Staff ban ‘puts mums and babies at risk’

Women and newborns are at risk of serious medical problems because the recruitment ban is forcing them out of maternity units early and without adequate after-care support.

The claim was made on the final day of the Irish Nurses and Midwives Organisation’s annual conference, after delegates called for an independent review of staff levels in the sector.

Retired assistant director of midwifery at Cork University Maternity Hospital, Mary Higgins, said recently that national management still expected maternity services to provide the same level of care as before the 2007 recruitment ban.

The board member of the International Confederation of Midwives, said hospitals like CUMH were so under-staffed two women in labour often had to share one midwife. As a result, she said, hospitals were increasingly sending new mothers and babies home early to clear space, with the equally stretched after-care community service also struggling to cope.

“My argument would always have been that if I needed X staff in 2007, I still need them in 2012,” she said.

“CUMH was built for a maximum of 7,500 [births], and we have run on average at 8,500-plus every year since 2008 [when it opened]... Women are being discharged from maternity hospitals early because of this, without supports,” she said.

The conference also heard from Letterkenny General Hospital nurse Geraldine O’Connor, who said medical staff were “taking painkillers to get to sleep at night” due to the stress of frontline work.

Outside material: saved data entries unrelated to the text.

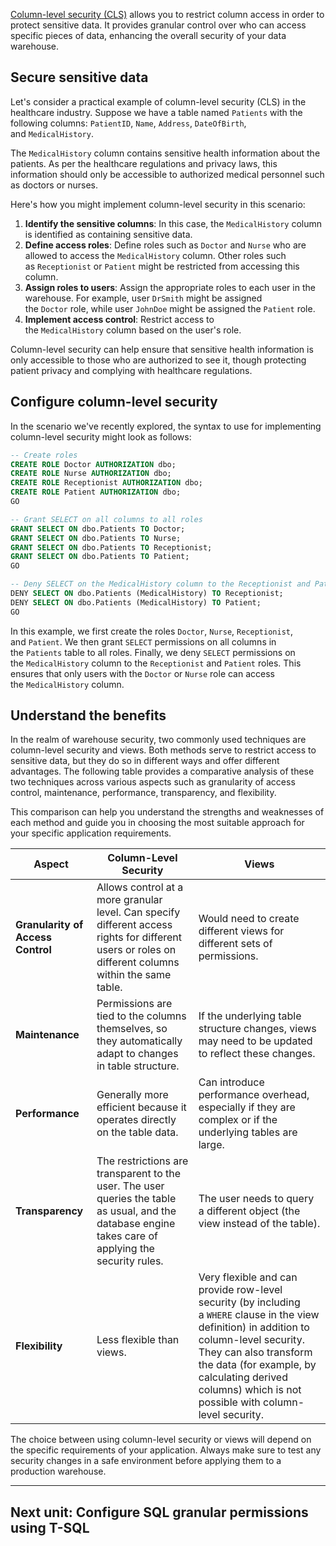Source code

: 
[Column-level security (CLS)](https://learn.microsoft.com/en-us/fabric/data-warehouse/column-level-security) allows you to restrict column access in order to protect sensitive data. It provides granular control over who can access specific pieces of data, enhancing the overall security of your data warehouse.

## Secure sensitive data

Let's consider a practical example of column-level security (CLS) in the healthcare industry. Suppose we have a table named `Patients` with the following columns: `PatientID`, `Name`, `Address`, `DateOfBirth`, and `MedicalHistory`.

The `MedicalHistory` column contains sensitive health information about the patients. As per the healthcare regulations and privacy laws, this information should only be accessible to authorized medical personnel such as doctors or nurses.

Here's how you might implement column-level security in this scenario:

1. **Identify the sensitive columns**: In this case, the `MedicalHistory` column is identified as containing sensitive data.
2. **Define access roles**: Define roles such as `Doctor` and `Nurse` who are allowed to access the `MedicalHistory` column. Other roles such as `Receptionist` or `Patient` might be restricted from accessing this column.
3. **Assign roles to users**: Assign the appropriate roles to each user in the warehouse. For example, user `DrSmith` might be assigned the `Doctor` role, while user `JohnDoe` might be assigned the `Patient` role.
4. **Implement access control**: Restrict access to the `MedicalHistory` column based on the user's role.

Column-level security can help ensure that sensitive health information is only accessible to those who are authorized to see it, though protecting patient privacy and complying with healthcare regulations.

## Configure column-level security

In the scenario we've recently explored, the syntax to use for implementing column-level security might look as follows:

```sql
-- Create roles
CREATE ROLE Doctor AUTHORIZATION dbo;
CREATE ROLE Nurse AUTHORIZATION dbo;
CREATE ROLE Receptionist AUTHORIZATION dbo;
CREATE ROLE Patient AUTHORIZATION dbo;
GO

-- Grant SELECT on all columns to all roles
GRANT SELECT ON dbo.Patients TO Doctor;
GRANT SELECT ON dbo.Patients TO Nurse;
GRANT SELECT ON dbo.Patients TO Receptionist;
GRANT SELECT ON dbo.Patients TO Patient;
GO

-- Deny SELECT on the MedicalHistory column to the Receptionist and Patient roles
DENY SELECT ON dbo.Patients (MedicalHistory) TO Receptionist;
DENY SELECT ON dbo.Patients (MedicalHistory) TO Patient;
GO
```

In this example, we first create the roles `Doctor`, `Nurse`, `Receptionist`, and `Patient`. We then grant `SELECT` permissions on all columns in the `Patients` table to all roles. Finally, we deny `SELECT` permissions on the `MedicalHistory` column to the `Receptionist` and `Patient` roles. This ensures that only users with the `Doctor` or `Nurse` role can access the `MedicalHistory` column.

## Understand the benefits

In the realm of warehouse security, two commonly used techniques are column-level security and views. Both methods serve to restrict access to sensitive data, but they do so in different ways and offer different advantages. The following table provides a comparative analysis of these two techniques across various aspects such as granularity of access control, maintenance, performance, transparency, and flexibility.

This comparison can help you understand the strengths and weaknesses of each method and guide you in choosing the most suitable approach for your specific application requirements.

|Aspect|Column-Level Security|Views|
|---|---|---|
|**Granularity of Access Control**|Allows control at a more granular level. Can specify different access rights for different users or roles on different columns within the same table.|Would need to create different views for different sets of permissions.|
|**Maintenance**|Permissions are tied to the columns themselves, so they automatically adapt to changes in table structure.|If the underlying table structure changes, views may need to be updated to reflect these changes.|
|**Performance**|Generally more efficient because it operates directly on the table data.|Can introduce performance overhead, especially if they are complex or if the underlying tables are large.|
|**Transparency**|The restrictions are transparent to the user. The user queries the table as usual, and the database engine takes care of applying the security rules.|The user needs to query a different object (the view instead of the table).|
|**Flexibility**|Less flexible than views.|Very flexible and can provide row-level security (by including a `WHERE` clause in the view definition) in addition to column-level security. They can also transform the data (for example, by calculating derived columns) which is not possible with column-level security.|

The choice between using column-level security or views will depend on the specific requirements of your application. Always make sure to test any security changes in a safe environment before applying them to a production warehouse.

---

## Next unit: Configure SQL granular permissions using T-SQL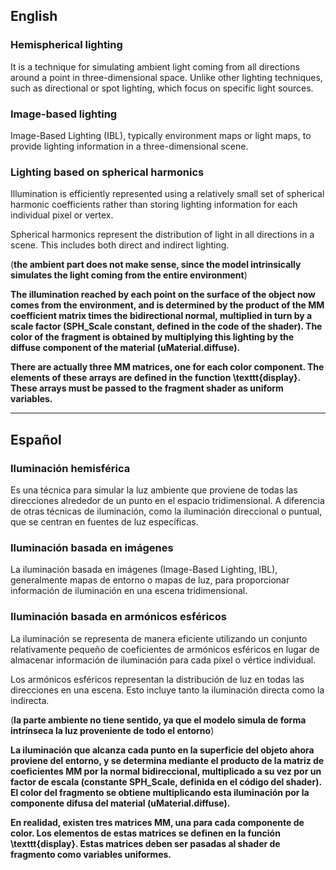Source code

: 

## English

### Hemispherical lighting
It is a technique for simulating ambient light coming from all directions around a point in three-dimensional space. Unlike other lighting techniques, such as directional or spot lighting, which focus on specific light sources.

### Image-based lighting
Image-Based Lighting (IBL), typically environment maps or light maps, to provide lighting information in a three-dimensional scene.

### Lighting based on spherical harmonics
Illumination is efficiently represented using a relatively small set of spherical harmonic coefficients rather than storing lighting information for each individual pixel or vertex.

Spherical harmonics represent the distribution of light in all directions in a scene. This includes both direct and indirect lighting.

(**the ambient part does not make sense, since the model intrinsically simulates the light coming from the entire environment**)

**The illumination reached by each point on the surface of the object now comes from the environment, and is determined by the product of the MM coefficient matrix times the bidirectional normal, multiplied in turn by a scale factor (SPH_Scale constant, defined in the code of the shader). The color of the fragment is obtained by multiplying this lighting by the diffuse component of the material (uMaterial.diffuse).**

**There are actually three MM matrices, one for each color component. The elements of these arrays are defined in the function \texttt{display}. These arrays must be passed to the fragment shader as uniform variables.**

---

## Español

### Iluminación hemisférica
Es una técnica para simular la luz ambiente que proviene de todas las direcciones alrededor de un punto en el espacio tridimensional. A diferencia de otras técnicas de iluminación, como la iluminación direccional o puntual, que se centran en fuentes de luz específicas.

### Iluminación basada en imágenes
La iluminación basada en imágenes (Image-Based Lighting, IBL), generalmente mapas de entorno o mapas de luz, para proporcionar información de iluminación en una escena tridimensional.

### Iluminación basada en armónicos esféricos
La iluminación se representa de manera eficiente utilizando un conjunto relativamente pequeño de coeficientes de armónicos esféricos en lugar de almacenar información de iluminación para cada píxel o vértice individual.

Los armónicos esféricos representan la distribución de luz en todas las direcciones en una escena. Esto incluye tanto la iluminación directa como la indirecta.

(**la parte ambiente no tiene  sentido, ya que el modelo simula de forma intrínseca la luz proveniente de todo el entorno**)

**La iluminación que alcanza cada punto en la superficie del objeto ahora proviene del entorno, y se determina mediante el producto de la matriz de coeficientes MM por la normal bidireccional, multiplicado a su vez por un factor de escala (constante SPH_Scale, definida en el código del shader). El color del fragmento se obtiene multiplicando esta iluminación por la componente difusa del material (uMaterial.diffuse).**

**En realidad, existen tres matrices MM, una para cada componente de color. Los elementos de estas matrices se definen en la función \texttt{display}. Estas matrices deben ser pasadas al shader de fragmento como variables uniformes.**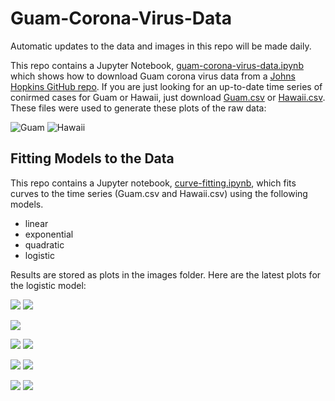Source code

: # Guam-Corona-Virus-Data

Automatic updates to the data and images in this repo will be made daily.

This repo contains a Jupyter Notebook, [guam-corona-virus-data.ipynb](guam-corona-virus-data.ipynb) which shows how to download Guam corona virus data from a [Johns Hopkins GitHub repo](https://github.com/CSSEGISandData/COVID-19). If you are just looking for an up-to-date time series of conirmed cases for Guam or Hawaii, just download [Guam.csv](Guam.csv) or [Hawaii.csv](Hawaii.csv). These files were used to generate these plots of the raw data:

![Guam](images/Guam.png)
![Hawaii](images/Hawaii.png)

## Fitting Models to the Data

This repo contains a Jupyter notebook, [curve-fitting.ipynb](curve-fitting.ipynb), which fits curves to the time series (Guam.csv and Hawaii.csv)
using the following models.

* linear
* exponential
* quadratic
* logistic

Results are stored as plots in the images folder. Here are the latest plots for the logistic model:

![](images/Guam-logistic_model-latest.png)
![](images/Hawaii-logistic_model-latest.png)

![](images/Guam_logistic_model_derivative-latest.png)

![](images/Guam-quadratic_model-latest.png)
![](images/Hawaii-quadratic_model-latest.png)

![](images/Guam-exponential_model-latest.png)
![](images/Hawaii-exponential_model-latest.png)

![](images/Guam-linear_model-latest.png)
![](images/Hawaii-linear_model-latest.png)

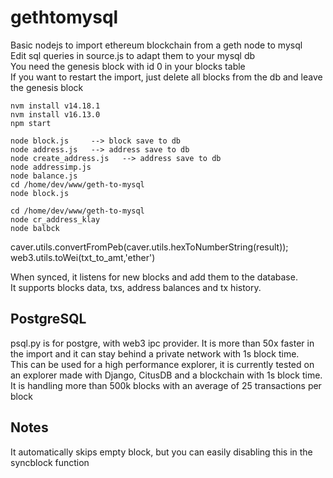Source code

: # gethtomysql
Basic nodejs to import ethereum blockchain from a geth node to mysql  
Edit sql queries in source.js to adapt them to your mysql db  
You need the genesis block with id 0 in your blocks table  
If you want to restart the import, just delete all blocks from the db and leave the genesis block
  
```
nvm install v14.18.1
nvm install v16.13.0
npm start

node block.js     --> block save to db
node address.js   --> address save to db
node create_address.js   --> address save to db
node addressimp.js
node balance.js
cd /home/dev/www/geth-to-mysql
node block.js

cd /home/dev/www/geth-to-mysql
node cr_address_klay
node balbck
```
caver.utils.convertFromPeb(caver.utils.hexToNumberString(result));
web3.utils.toWei(txt_to_amt,'ether')


When synced, it listens for new blocks and add them to the database.  
It supports blocks data, txs, address balances and tx history. 

## PostgreSQL  

psql.py is for postgre, with web3 ipc provider. It is more than 50x faster in the import and it can stay behind a private network with 1s block time.  
This can be used for a high performance explorer, it is currently tested on an explorer made with Django, CitusDB and a blockchain with 1s block time. It is handling more than 500k blocks with an average of 25 transactions per block

## Notes
It automatically skips empty block, but you can easily disabling this in the syncblock function
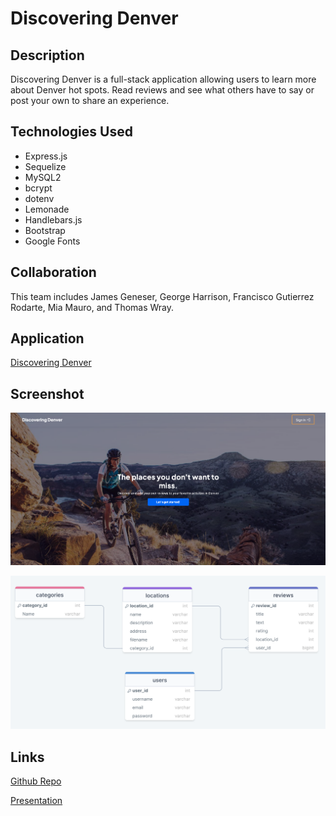 # Discovering Denver

## Description

Discovering Denver is a full-stack application allowing users to learn more about Denver hot spots. Read reviews and see what others have to say or post your own to share an experience.

## Technologies Used

- Express.js
- Sequelize
- MySQL2
- bcrypt
- dotenv
- Lemonade
- Handlebars.js
- Bootstrap
- Google Fonts

## Collaboration

This team includes James Geneser, George Harrison, Francisco Gutierrez Rodarte, Mia Mauro, and Thomas Wray.

## Application

[Discovering Denver](https://whispering-dawn-72162.herokuapp.com/)

## Screenshot

![homepage](./public/images/homepage%20screenshot.png)

![SQL-Tables](./public/images/SQL-Tables.png)

## Links

[Github Repo](https://github.com/miamauro/discovering-denver)

[Presentation]()
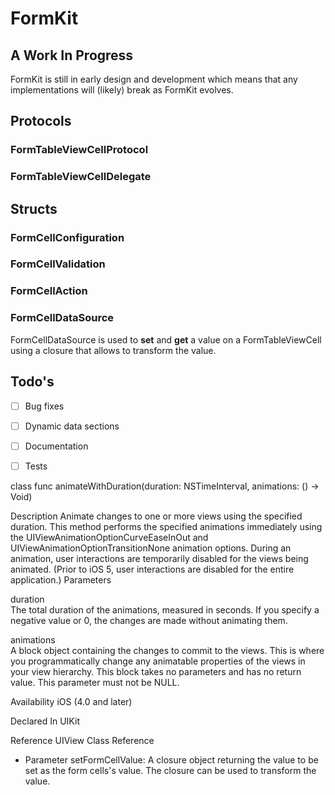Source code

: # FormKit

## A Work In Progress

FormKit is still in early design and development which means that any implementations will (likely) break as FormKit evolves.


## Protocols

### FormTableViewCellProtocol

### FormTableViewCellDelegate

## Structs

### FormCellConfiguration

### FormCellValidation

### FormCellAction

### FormCellDataSource

FormCellDataSource is used to **set** and **get** a value on a FormTableViewCell using a closure that allows to transform the value.




## Todo's

- [ ] Bug fixes
- [ ] Dynamic data sections
- [ ] Documentation
- [ ] Tests





class func animateWithDuration(duration: NSTimeInterval, animations: () -> Void)

Description	
Animate changes to one or more views using the specified duration.
This method performs the specified animations immediately using the UIViewAnimationOptionCurveEaseInOut and UIViewAnimationOptionTransitionNone animation options.
During an animation, user interactions are temporarily disabled for the views being animated. (Prior to iOS 5, user interactions are disabled for the entire application.)
Parameters	

duration	
The total duration of the animations, measured in seconds. If you specify a negative value or 0, the changes are made without animating them.

animations	
A block object containing the changes to commit to the views. This is where you programmatically change any animatable properties of the views in your view hierarchy. This block takes no parameters and has no return value. This parameter must not be NULL.

Availability	iOS (4.0 and later)

Declared In	UIKit

Reference	UIView Class Reference


- Parameter setFormCellValue:
A closure object returning the value to be set as the form cells's value. The closure can be used to transform the value.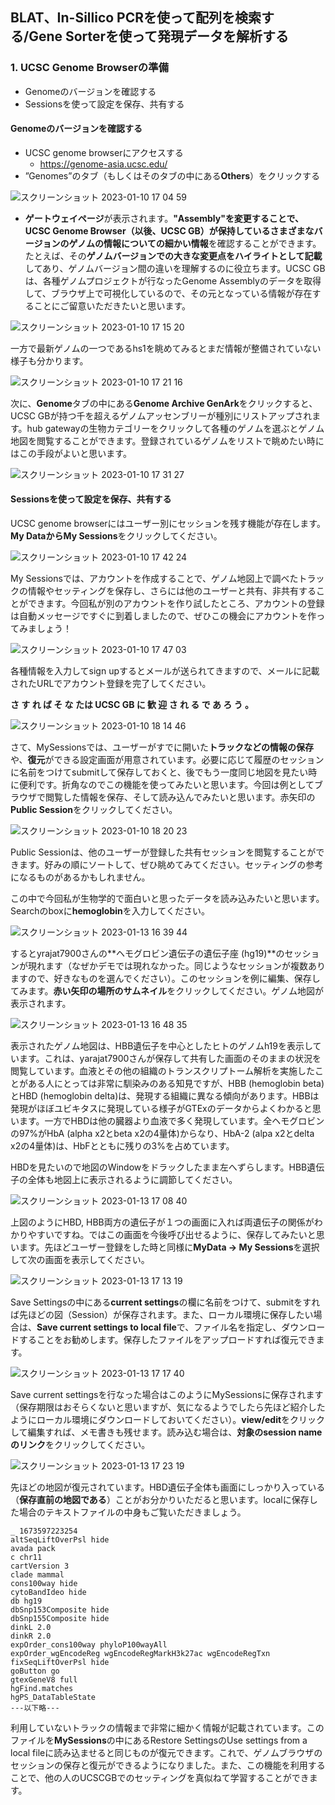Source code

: ## BLAT、In-Sillico PCRを使って配列を検索する/Gene Sorterを使って発現データを解析する

###  1. UCSC Genome Browserの準備

- Genomeのバージョンを確認する
- Sessionsを使って設定を保存、共有する

####  Genomeのバージョンを確認する

- UCSC genome browserにアクセスする
  - https://genome-asia.ucsc.edu/
- ”Genomes”のタブ（もしくはそのタブの中にある**Others**）をクリックする

![スクリーンショット 2023-01-10 17 04 59](https://user-images.githubusercontent.com/296176/217182529-20435d40-110d-4543-b8db-42e4693a5642.png)

- **ゲートウェイページ**が表示されます。**"Assembly"**を変更することで、UCSC Genome Browser（以後、UCSC GB）が保持しているさまざまなバージョンのゲノムの情報についての**細かい情報**を確認することができます。たとえば、その**ゲノムバージョンでの大きな変更点をハイライトとして記載**してあり、ゲノムバージョン間の違いを理解するのに役立ちます。UCSC GBは、各種ゲノムプロジェクトが行なったGenome Assemblyのデータを取得して、ブラウザ上で可視化しているので、その元となっている情報が存在することにご留意いただきたいと思います。

![スクリーンショット 2023-01-10 17 15 20](https://user-images.githubusercontent.com/296176/217183476-47098849-f209-4e10-a63f-149c22006a26.png)

一方で最新ゲノムの一つであるhs1を眺めてみるとまだ情報が整備されていない様子も分かります。

![スクリーンショット 2023-01-10 17 21 16](https://user-images.githubusercontent.com/296176/217183499-0c69ea70-ca65-42a9-83d3-9257bf8ed899.png)

次に、**Genome**タブの中にある**Genome Archive GenArk**をクリックすると、UCSC GBが持つ千を超えるゲノムアッセンブリーが種別にリストアップされます。hub gatewayの生物カテゴリーをクリックして各種のゲノムを選ぶとゲノム地図を閲覧することができます。登録されているゲノムをリストで眺めたい時にはこの手段がよいと思います。

![スクリーンショット 2023-01-10 17 31 27](https://user-images.githubusercontent.com/296176/217183523-f7bab076-c3ea-4568-9b21-633096594a67.png)

#### Sessionsを使って設定を保存、共有する

UCSC genome browserにはユーザー別にセッションを残す機能が存在します。**My DataからMy Sessions**をクリックしてください。

![スクリーンショット 2023-01-10 17 42 24](https://user-images.githubusercontent.com/296176/217183527-f42df96a-0e6d-455a-bd22-783dec413e78.png)

My Sessionsでは、アカウントを作成することで、ゲノム地図上で調べたトラックの情報やセッティングを保存し、さらには他のユーザーと共有、非共有することができます。今回私が別のアカウントを作り試したところ、アカウントの登録は自動メッセージですぐに到着しましたので、ぜひこの機会にアカウントを作ってみましょう！

![スクリーンショット 2023-01-10 17 47 03](https://user-images.githubusercontent.com/296176/217183530-99d4bfdb-2a06-4990-af1e-ccf841a090b7.png)

各種情報を入力してsign upするとメールが送られてきますので、メールに記載されたURLでアカウント登録を完了してください。

**さ す れ ば そ な たは UCSC GB に 歓 迎 さ れ る で あ ろ う 。**

![スクリーンショット 2023-01-10 18 14 46](https://user-images.githubusercontent.com/296176/217183532-d6cdf864-887c-43a5-86fc-724d85ab4ad2.png)

さて、MySessionsでは、ユーザーがすでに開いた**トラックなどの情報の保存**や、**復元**ができる設定画面が用意されています。必要に応じて履歴のセッションに名前をつけてsubmitして保存しておくと、後でもう一度同じ地図を見たい時に便利です。折角なのでこの機能を使ってみたいと思います。今回は例としてブラウザで閲覧した情報を保存、そして読み込んでみたいと思います。赤矢印の**Public Session**をクリックしてください。

![スクリーンショット 2023-01-10 18 20 23](https://user-images.githubusercontent.com/296176/217183536-da7d9fa3-ea26-4be9-98ec-f4d1b6574642.png)

Public Sessionは、他のユーザーが登録した共有セッションを閲覧することができます。好みの順にソートして、ぜひ眺めてみてください。セッティングの参考になるものがあるかもしれません。

この中で今回私が生物学的で面白いと思ったデータを読み込みたいと思います。Searchのboxに**hemoglobin**を入力してください。

![スクリーンショット 2023-01-13 16 39 44](https://user-images.githubusercontent.com/296176/217183538-2e0d9427-3338-4db9-882a-580c7f11a6af.png)

するとyrajat7900さんの**ヘモグロビン遺伝子の遺伝子座 (hg19)**のセッションが現れます（なぜかデモでは現れなかった。同じようなセッションが複数ありますので、好きなものを選んでください）。このセッションを例に編集、保存してみます。**赤い矢印の場所のサムネイル**をクリックしてください。ゲノム地図が表示されます。

![スクリーンショット 2023-01-13 16 48 35](https://user-images.githubusercontent.com/296176/217183541-d31f46be-f793-41c7-a202-aaf0c370a57c.png)

表示されたゲノム地図は、HBB遺伝子を中心としたヒトのゲノムh19を表示しています。これは、yarajat7900さんが保存して共有した画面のそのままの状況を閲覧しています。血液とその他の組織のトランスクリプトーム解析を実施したことがある人にとっては非常に馴染みのある知見ですが、HBB (hemoglobin beta)とHBD (hemoglobin delta)は、発現する組織に異なる傾向があります。HBBは発現がほぼユビキタスに発現している様子がGTExのデータからよくわかると思います。一方でHBDは他の臓器より血液で多く発現しています。全ヘモグロビンの97%がHbA (alpha x2とbeta x2の4量体)からなり、HbA-2 (alpa x2とdelta x2の4量体)は、HbFとともに残りの3%を占めています。

HBDを見たいので地図のWindowをドラックしたまま左へずらします。HBB遺伝子の全体も地図上に表示されるように調節してください。

![スクリーンショット 2023-01-13 17 08 40](https://user-images.githubusercontent.com/296176/217183544-69ade001-667f-427f-858e-63521363766d.png)

上図のようにHBD, HBB両方の遺伝子が１つの画面に入れば両遺伝子の関係がわかりやすいですね。ではこの画面を今後呼び出せるように、保存してみたいと思います。先ほどユーザー登録をした時と同様に**MyData -> My Sessions**を選択して次の画面を表示してください。

![スクリーンショット 2023-01-13 17 13 19](https://user-images.githubusercontent.com/296176/217183545-a8a73d54-47f8-493e-a292-f48d6cac30ee.png)

Save Settingsの中にある**current settings**の欄に名前をつけて、submitをすれば先ほどの図（Session）が保存されます。また、ローカル環境に保存したい場合は、**Save current settings to local file**で、ファイル名を指定し、ダウンロードすることをお勧めします。保存したファイルをアップロードすれば復元できます。

![スクリーンショット 2023-01-13 17 17 40](https://user-images.githubusercontent.com/296176/217183548-43318088-62ff-47cc-8724-974f516794d4.png)

Save current settingsを行なった場合はこのようにMySessionsに保存されます（保存期限はおそらくないと思いますが、気になるようでしたら先ほど紹介したようにローカル環境にダウンロードしておいてください）。**view/edit**をクリックして編集すれば、メモ書きも残せます。読み込む場合は、**対象のsession nameのリンク**をクリックしてください。

![スクリーンショット 2023-01-13 17 23 19](https://user-images.githubusercontent.com/296176/217183550-7a685526-b7df-421b-a943-11f185d6bda6.png)

先ほどの地図が復元されています。HBD遺伝子全体も画面にしっかり入っている（**保存直前の地図である**）ことがお分かりいただると思います。localに保存した場合のテキストファイルの中身もご覧いただきましょう。

```
_ 1673597223254
altSeqLiftOverPsl hide
avada pack
c chr11
cartVersion 3
clade mammal
cons100way hide
cytoBandIdeo hide
db hg19
dbSnp153Composite hide
dbSnp155Composite hide
dinkL 2.0
dinkR 2.0
expOrder_cons100way phyloP100wayAll 
expOrder_wgEncodeReg wgEncodeRegMarkH3k27ac wgEncodeRegTxn 
fixSeqLiftOverPsl hide
goButton go
gtexGeneV8 full
hgFind.matches 
hgPS_DataTableState 
---以下略---
```

利用していないトラックの情報まで非常に細かく情報が記載されています。このファイルを**MySessions**の中にあるRestore SettingsのUse settings from a local fileに読み込ませると同じものが復元できます。これで、ゲノムブラウザのセッションの保存と復元ができるようになりました。また、この機能を利用することで、他の人のUCSCGBでのセッティングを真似ねて学習することができます。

Responding to claims hospital managers were massaging emergency department trolley counts by hiding patients when numbers were checked, Health Minister Dr James Reilly said: “If there’s anecdotal reports of hiding patients in various places, I’d be very interested to investigate each and every one of them. This is not about changing the surface of the thing.”

The comments were made after Tallaght Hospital nurse Teresa Hayes said 399 trolley patients were placed in different wards during counts there in February.

Meanwhile, the National Ambulance Service Representatives Association said the situation of a seriously injured Carlow GAA player was due to a flawed management bid to improve services. Yesterday, the Irish Examiner reported that Shane Webb was forced to endure a seven-hour wait for hospital care after breaking his leg.

The delay included a series of calamitous ambulance journeys.